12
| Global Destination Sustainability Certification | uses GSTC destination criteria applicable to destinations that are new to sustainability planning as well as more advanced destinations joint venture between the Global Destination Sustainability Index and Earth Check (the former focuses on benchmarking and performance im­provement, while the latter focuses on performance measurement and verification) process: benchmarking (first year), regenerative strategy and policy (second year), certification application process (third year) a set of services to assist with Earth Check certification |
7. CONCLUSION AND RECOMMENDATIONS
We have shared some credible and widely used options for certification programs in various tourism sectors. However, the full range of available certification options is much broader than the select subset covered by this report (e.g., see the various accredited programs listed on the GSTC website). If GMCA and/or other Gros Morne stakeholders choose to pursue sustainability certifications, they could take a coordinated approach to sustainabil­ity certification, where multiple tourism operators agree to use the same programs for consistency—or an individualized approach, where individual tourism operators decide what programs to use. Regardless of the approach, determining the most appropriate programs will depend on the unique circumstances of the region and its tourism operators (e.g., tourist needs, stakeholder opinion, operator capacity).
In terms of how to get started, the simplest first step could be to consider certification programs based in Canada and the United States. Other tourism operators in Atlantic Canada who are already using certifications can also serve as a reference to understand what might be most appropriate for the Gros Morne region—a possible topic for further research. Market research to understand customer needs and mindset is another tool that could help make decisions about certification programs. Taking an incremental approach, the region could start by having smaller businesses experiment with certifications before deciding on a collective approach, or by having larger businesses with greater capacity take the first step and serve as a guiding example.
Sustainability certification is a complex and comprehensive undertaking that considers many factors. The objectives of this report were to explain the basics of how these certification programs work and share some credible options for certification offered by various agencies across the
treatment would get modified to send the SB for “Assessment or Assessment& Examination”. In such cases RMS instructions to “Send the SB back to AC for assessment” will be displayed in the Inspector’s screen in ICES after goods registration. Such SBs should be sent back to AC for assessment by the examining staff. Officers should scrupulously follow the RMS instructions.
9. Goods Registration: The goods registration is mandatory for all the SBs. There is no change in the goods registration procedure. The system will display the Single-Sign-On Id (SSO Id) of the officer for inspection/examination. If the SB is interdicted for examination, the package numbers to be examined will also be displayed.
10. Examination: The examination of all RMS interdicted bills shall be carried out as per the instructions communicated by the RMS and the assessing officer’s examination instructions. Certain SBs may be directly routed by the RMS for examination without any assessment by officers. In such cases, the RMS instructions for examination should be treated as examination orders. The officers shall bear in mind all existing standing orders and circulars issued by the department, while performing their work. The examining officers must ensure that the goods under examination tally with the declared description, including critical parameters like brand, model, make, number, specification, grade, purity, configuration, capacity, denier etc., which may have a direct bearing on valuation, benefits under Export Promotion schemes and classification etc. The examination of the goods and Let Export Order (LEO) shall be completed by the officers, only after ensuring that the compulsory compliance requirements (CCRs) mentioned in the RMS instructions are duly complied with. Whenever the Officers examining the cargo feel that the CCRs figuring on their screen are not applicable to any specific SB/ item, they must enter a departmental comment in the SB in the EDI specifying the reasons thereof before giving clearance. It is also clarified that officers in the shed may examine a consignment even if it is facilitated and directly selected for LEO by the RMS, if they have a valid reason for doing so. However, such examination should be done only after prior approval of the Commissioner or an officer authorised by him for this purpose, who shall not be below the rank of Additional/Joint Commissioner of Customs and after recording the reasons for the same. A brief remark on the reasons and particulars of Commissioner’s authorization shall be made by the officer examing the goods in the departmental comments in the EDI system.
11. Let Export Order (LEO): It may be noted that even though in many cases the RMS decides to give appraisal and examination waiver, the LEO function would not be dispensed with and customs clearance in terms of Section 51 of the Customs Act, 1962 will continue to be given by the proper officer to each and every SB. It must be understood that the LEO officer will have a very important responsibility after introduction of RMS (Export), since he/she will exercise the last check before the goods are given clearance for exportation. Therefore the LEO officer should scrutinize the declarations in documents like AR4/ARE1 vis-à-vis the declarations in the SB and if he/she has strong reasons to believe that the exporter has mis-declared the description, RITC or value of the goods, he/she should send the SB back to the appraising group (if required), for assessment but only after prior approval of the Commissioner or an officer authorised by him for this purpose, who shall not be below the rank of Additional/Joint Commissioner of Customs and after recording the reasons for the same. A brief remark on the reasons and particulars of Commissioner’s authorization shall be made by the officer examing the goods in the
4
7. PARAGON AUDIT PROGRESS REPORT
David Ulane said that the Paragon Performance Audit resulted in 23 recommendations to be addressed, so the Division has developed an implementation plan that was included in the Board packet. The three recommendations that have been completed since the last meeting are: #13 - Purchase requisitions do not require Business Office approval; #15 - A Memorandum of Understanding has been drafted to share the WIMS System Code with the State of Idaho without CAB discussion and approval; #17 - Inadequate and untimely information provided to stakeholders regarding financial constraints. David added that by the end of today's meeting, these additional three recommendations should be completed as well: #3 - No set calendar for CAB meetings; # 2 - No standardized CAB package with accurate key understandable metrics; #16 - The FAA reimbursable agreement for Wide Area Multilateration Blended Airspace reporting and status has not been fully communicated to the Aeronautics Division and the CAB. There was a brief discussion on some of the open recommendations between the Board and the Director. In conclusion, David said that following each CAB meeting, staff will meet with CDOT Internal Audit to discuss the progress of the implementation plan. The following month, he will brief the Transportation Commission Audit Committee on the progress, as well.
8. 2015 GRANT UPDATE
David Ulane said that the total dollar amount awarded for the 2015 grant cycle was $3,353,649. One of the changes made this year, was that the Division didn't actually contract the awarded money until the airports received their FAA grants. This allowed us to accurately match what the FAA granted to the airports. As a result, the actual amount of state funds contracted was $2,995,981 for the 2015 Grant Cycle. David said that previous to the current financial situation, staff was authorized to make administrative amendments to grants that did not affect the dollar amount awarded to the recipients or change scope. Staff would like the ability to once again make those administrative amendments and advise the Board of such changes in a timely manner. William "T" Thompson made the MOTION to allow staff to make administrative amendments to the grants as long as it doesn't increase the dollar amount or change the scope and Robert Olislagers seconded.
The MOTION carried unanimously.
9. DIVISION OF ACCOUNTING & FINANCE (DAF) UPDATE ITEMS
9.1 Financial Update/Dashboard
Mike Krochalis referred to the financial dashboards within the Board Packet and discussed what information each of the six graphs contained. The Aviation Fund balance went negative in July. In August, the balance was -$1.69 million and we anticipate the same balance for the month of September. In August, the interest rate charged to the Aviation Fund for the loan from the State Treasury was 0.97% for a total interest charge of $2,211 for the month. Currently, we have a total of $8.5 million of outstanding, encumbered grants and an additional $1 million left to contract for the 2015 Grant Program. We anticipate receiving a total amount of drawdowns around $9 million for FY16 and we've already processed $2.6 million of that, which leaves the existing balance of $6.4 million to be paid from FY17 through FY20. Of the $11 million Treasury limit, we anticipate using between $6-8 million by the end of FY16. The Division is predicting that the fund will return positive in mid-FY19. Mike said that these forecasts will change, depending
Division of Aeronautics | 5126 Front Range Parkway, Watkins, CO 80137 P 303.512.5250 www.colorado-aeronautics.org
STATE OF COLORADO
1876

——————

» **Exercise instructions**: Exactly as they stand above, write out the entries.

» **Reply to the exercise**:
12
| Global Destination Sustainability Certification | uses GSTC destination criteria applicable to destinations that are new to sustainability planning as well as more advanced destinations joint venture between the Global Destination Sustainability Index and Earth Check (the former focuses on benchmarking and performance im­provement, while the latter focuses on performance measurement and verification) process: benchmarking (first year), regenerative strategy and policy (second year), certification application process (third year) a set of services to assist with Earth Check certification |
7. CONCLUSION AND RECOMMENDATIONS
We have shared some credible and widely used options for certification programs in various tourism sectors. However, the full range of available certification options is much broader than the select subset covered by this report (e.g., see the various accredited programs listed on the GSTC website). If GMCA and/or other Gros Morne stakeholders choose to pursue sustainability certifications, they could take a coordinated approach to sustainabil­ity certification, where multiple tourism operators agree to use the same programs for consistency—or an individualized approach, where individual tourism operators decide what programs to use. Regardless of the approach, determining the most appropriate programs will depend on the unique circumstances of the region and its tourism operators (e.g., tourist needs, stakeholder opinion, operator capacity).
In terms of how to get started, the simplest first step could be to consider certification programs based in Canada and the United States. Other tourism operators in Atlantic Canada who are already using certifications can also serve as a reference to understand what might be most appropriate for the Gros Morne region—a possible topic for further research. Market research to understand customer needs and mindset is another tool that could help make decisions about certification programs. Taking an incremental approach, the region could start by having smaller businesses experiment with certifications before deciding on a collective approach, or by having larger businesses with greater capacity take the first step and serve as a guiding example.
Sustainability certification is a complex and comprehensive undertaking that considers many factors. The objectives of this report were to explain the basics of how these certification programs work and share some credible options for certification offered by various agencies across the
treatment would get modified to send the SB for “Assessment or Assessment& Examination”. In such cases RMS instructions to “Send the SB back to AC for assessment” will be displayed in the Inspector’s screen in ICES after goods registration. Such SBs should be sent back to AC for assessment by the examining staff. Officers should scrupulously follow the RMS instructions.
9. Goods Registration: The goods registration is mandatory for all the SBs. There is no change in the goods registration procedure. The system will display the Single-Sign-On Id (SSO Id) of the officer for inspection/examination. If the SB is interdicted for examination, the package numbers to be examined will also be displayed.
10. Examination: The examination of all RMS interdicted bills shall be carried out as per the instructions communicated by the RMS and the assessing officer’s examination instructions. Certain SBs may be directly routed by the RMS for examination without any assessment by officers. In such cases, the RMS instructions for examination should be treated as examination orders. The officers shall bear in mind all existing standing orders and circulars issued by the department, while performing their work. The examining officers must ensure that the goods under examination tally with the declared description, including critical parameters like brand, model, make, number, specification, grade, purity, configuration, capacity, denier etc., which may have a direct bearing on valuation, benefits under Export Promotion schemes and classification etc. The examination of the goods and Let Export Order (LEO) shall be completed by the officers, only after ensuring that the compulsory compliance requirements (CCRs) mentioned in the RMS instructions are duly complied with. Whenever the Officers examining the cargo feel that the CCRs figuring on their screen are not applicable to any specific SB/ item, they must enter a departmental comment in the SB in the EDI specifying the reasons thereof before giving clearance. It is also clarified that officers in the shed may examine a consignment even if it is facilitated and directly selected for LEO by the RMS, if they have a valid reason for doing so. However, such examination should be done only after prior approval of the Commissioner or an officer authorised by him for this purpose, who shall not be below the rank of Additional/Joint Commissioner of Customs and after recording the reasons for the same. A brief remark on the reasons and particulars of Commissioner’s authorization shall be made by the officer examing the goods in the departmental comments in the EDI system.
11. Let Export Order (LEO): It may be noted that even though in many cases the RMS decides to give appraisal and examination waiver, the LEO function would not be dispensed with and customs clearance in terms of Section 51 of the Customs Act, 1962 will continue to be given by the proper officer to each and every SB. It must be understood that the LEO officer will have a very important responsibility after introduction of RMS (Export), since he/she will exercise the last check before the goods are given clearance for exportation. Therefore the LEO officer should scrutinize the declarations in documents like AR4/ARE1 vis-à-vis the declarations in the SB and if he/she has strong reasons to believe that the exporter has mis-declared the description, RITC or value of the goods, he/she should send the SB back to the appraising group (if required), for assessment but only after prior approval of the Commissioner or an officer authorised by him for this purpose, who shall not be below the rank of Additional/Joint Commissioner of Customs and after recording the reasons for the same. A brief remark on the reasons and particulars of Commissioner’s authorization shall be made by the officer examing the goods in the
4
7. PARAGON AUDIT PROGRESS REPORT
David Ulane said that the Paragon Performance Audit resulted in 23 recommendations to be addressed, so the Division has developed an implementation plan that was included in the Board packet. The three recommendations that have been completed since the last meeting are: #13 - Purchase requisitions do not require Business Office approval; #15 - A Memorandum of Understanding has been drafted to share the WIMS System Code with the State of Idaho without CAB discussion and approval; #17 - Inadequate and untimely information provided to stakeholders regarding financial constraints. David added that by the end of today's meeting, these additional three recommendations should be completed as well: #3 - No set calendar for CAB meetings; # 2 - No standardized CAB package with accurate key understandable metrics; #16 - The FAA reimbursable agreement for Wide Area Multilateration Blended Airspace reporting and status has not been fully communicated to the Aeronautics Division and the CAB. There was a brief discussion on some of the open recommendations between the Board and the Director. In conclusion, David said that following each CAB meeting, staff will meet with CDOT Internal Audit to discuss the progress of the implementation plan. The following month, he will brief the Transportation Commission Audit Committee on the progress, as well.
8. 2015 GRANT UPDATE
David Ulane said that the total dollar amount awarded for the 2015 grant cycle was $3,353,649. One of the changes made this year, was that the Division didn't actually contract the awarded money until the airports received their FAA grants. This allowed us to accurately match what the FAA granted to the airports. As a result, the actual amount of state funds contracted was $2,995,981 for the 2015 Grant Cycle. David said that previous to the current financial situation, staff was authorized to make administrative amendments to grants that did not affect the dollar amount awarded to the recipients or change scope. Staff would like the ability to once again make those administrative amendments and advise the Board of such changes in a timely manner. William "T" Thompson made the MOTION to allow staff to make administrative amendments to the grants as long as it doesn't increase the dollar amount or change the scope and Robert Olislagers seconded.
The MOTION carried unanimously.
9. DIVISION OF ACCOUNTING & FINANCE (DAF) UPDATE ITEMS
9.1 Financial Update/Dashboard
Mike Krochalis referred to the financial dashboards within the Board Packet and discussed what information each of the six graphs contained. The Aviation Fund balance went negative in July. In August, the balance was -$1.69 million and we anticipate the same balance for the month of September. In August, the interest rate charged to the Aviation Fund for the loan from the State Treasury was 0.97% for a total interest charge of $2,211 for the month. Currently, we have a total of $8.5 million of outstanding, encumbered grants and an additional $1 million left to contract for the 2015 Grant Program. We anticipate receiving a total amount of drawdowns around $9 million for FY16 and we've already processed $2.6 million of that, which leaves the existing balance of $6.4 million to be paid from FY17 through FY20. Of the $11 million Treasury limit, we anticipate using between $6-8 million by the end of FY16. The Division is predicting that the fund will return positive in mid-FY19. Mike said that these forecasts will change, depending
Division of Aeronautics | 5126 Front Range Parkway, Watkins, CO 80137 P 303.512.5250 www.colorado-aeronautics.org
STATE OF COLORADO
1876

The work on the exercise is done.